Харлампыча скоро стала раздражать удачливость Петровны в ловле, которую та приписывала одной только сотворенной перед выходом в море молитве, а Харлампыч — какой–то непонятной ему жадной хитрости. Он отказался рыбачить с ней и тогда она переметнулась к Лене. Вообще ей всей душой хотелось осуществить здесь на берегу какую–то миротворческую миссию. Возможно от долгой жизни на Чукотке она сохранила в себе много детского. Высокая, статная, густоволосая блондинка с лицом слегка увядшим, но все еще хорошеньким, она к шестидесяти годам не то, что не постарела, но даже просто взрослой не стала: легко обидится, поссорится скоро и бурно, так же легко простит и помирится; легко ужаснется, легко восхитится. И все на свете для нее делится на ужасное и прекрасное, причем и то и другое одинаково волнует воображение.

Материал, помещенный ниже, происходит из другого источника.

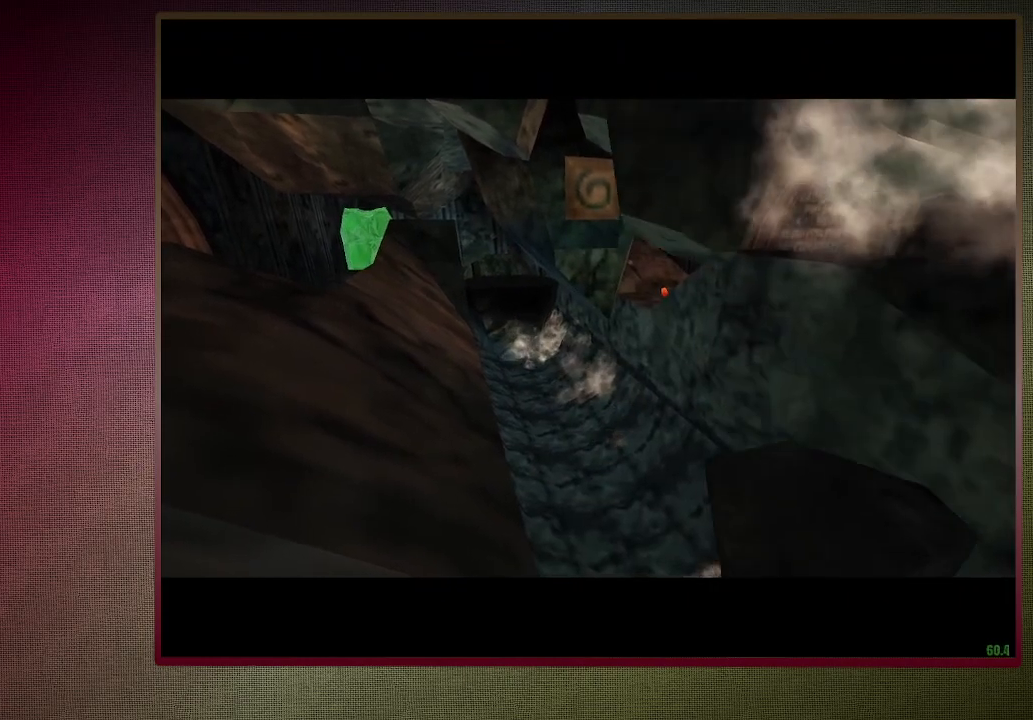
{"keys": ["shift", "space", "w"], "mouse": [], "events": []}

К прекрасному относится все поэтическое и волшебное: клады, заговоры, молитвы, лечебные травы, тайны звезд и камней, из новейшего — летающие тарелочки и экстрасенсы. К ужасному — чудовищные редкостные болезни, глисты, змеи. убийства, особенно из–за богатства, все виды порчи и прочая дьявольщина. Душа у нее поэтичная до чрезвычайности, она во всяком слове может уловить музыку, даже латинские названия жутких болезней произносит с чувством таящейся в них красо ты.
— Зачем вы Надю в реке моете? — как–то сделала она замечание Лене. — Там же овцы пьют, там могут быть сальмонеллы — и это «сальмонеллы» так с упоением, в растяжку сказала, даже глаза прикрыла.

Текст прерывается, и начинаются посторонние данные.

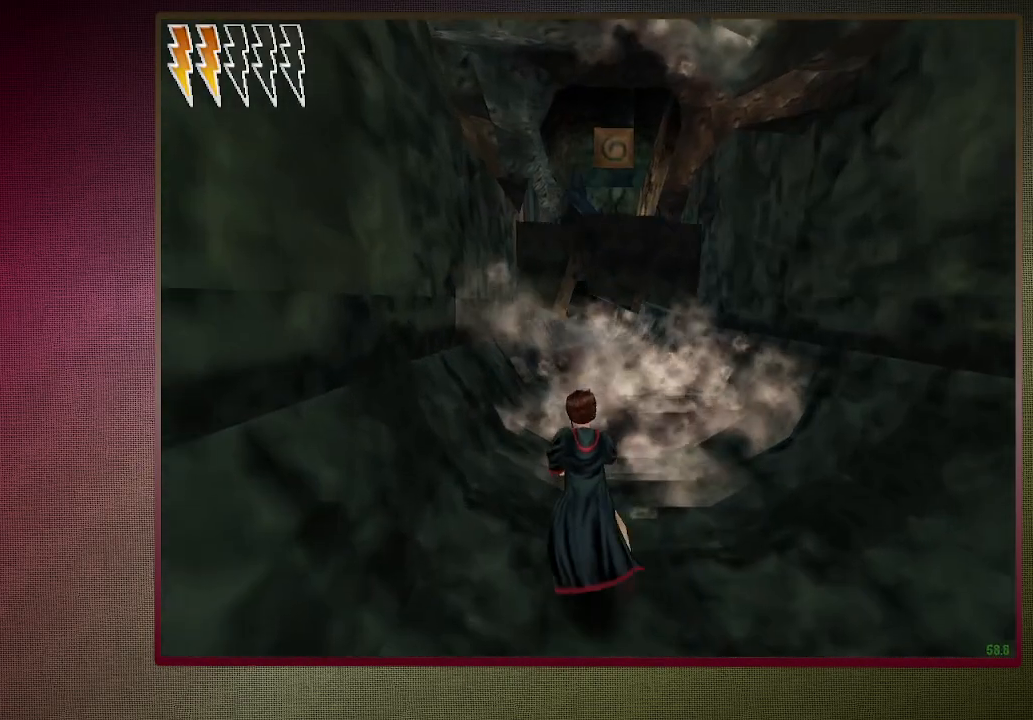
{"keys": ["shift", "space", "w"], "mouse": [], "events": [[317, "a", "up"]]}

— Чего там? — насторожился Леня, но узнав, что это овечий глист, опасный для человека, причем смерть от него быстрая и мучительная, назло ей съехидничал:
— Да?! А я подумал цветы какие… Чего вы так говорите, сказали бы просто «глисты». Мы тут, считай, тридцать лет моемся, а было время и пили эту воду — другой- то не было, а живы пока…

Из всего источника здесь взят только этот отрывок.